Kate Hebel added a burglar alarm to her Macalester-Groveland home decades ago with her father's words ringing in her ears: "Locks only keep the honest people honest."
She has dutifully paid the $28 annual fee St. Paul charges people with alarm systems. But when she saw the city planned to more than double it to $58, she was flabbergasted. She wrote to city leaders, saying they would dissuade homeowners from adding security equipment that makes the city safer.
After receiving dozens of similar messages over the past month, the City Council opted for a lesser annual fee increase, pushing to instead make people pay more for false alarms.
Council Members Dai Thao and Dan Bostrom, who have raised different concerns about increasing alarm owners' costs, voted against the ordinance setting the annual fee at $38.

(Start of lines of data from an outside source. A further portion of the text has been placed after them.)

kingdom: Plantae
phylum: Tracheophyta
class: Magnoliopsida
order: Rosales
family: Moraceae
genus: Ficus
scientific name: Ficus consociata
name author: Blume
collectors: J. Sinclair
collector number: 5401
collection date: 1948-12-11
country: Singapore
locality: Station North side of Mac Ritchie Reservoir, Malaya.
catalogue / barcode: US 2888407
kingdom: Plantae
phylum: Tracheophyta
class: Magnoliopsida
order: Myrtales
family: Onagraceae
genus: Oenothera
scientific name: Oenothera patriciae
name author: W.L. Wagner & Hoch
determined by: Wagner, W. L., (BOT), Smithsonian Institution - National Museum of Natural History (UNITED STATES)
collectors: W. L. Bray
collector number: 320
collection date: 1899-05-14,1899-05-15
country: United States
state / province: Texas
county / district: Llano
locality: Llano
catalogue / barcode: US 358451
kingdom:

More than 98 percent of alarm calls in St. Paul last year were false or unfounded and those calls take up a lot of police time and resources, Deputy Police Chief Paul Iovino said last month. The city has not increased its alarm fee in more than a decade, Iovino said, and staff worked to come up with "as balanced an approach as we could."
Francesca Stirpe was one of many residents who said the city's initial proposal did not strike the right balance. Those who are causing the false alarms should pay even more, said Stirpe, who lives in the Western Hazel Park neighborhood on St. Paul's East Side.
"That means people need to be on their A game," she said, and be responsible for their system.
Residents and businesses with alarm systems have been allowed two free false alarms a year before paying $25 for the third and $50 for the fourth. The penalties continued to grow from there.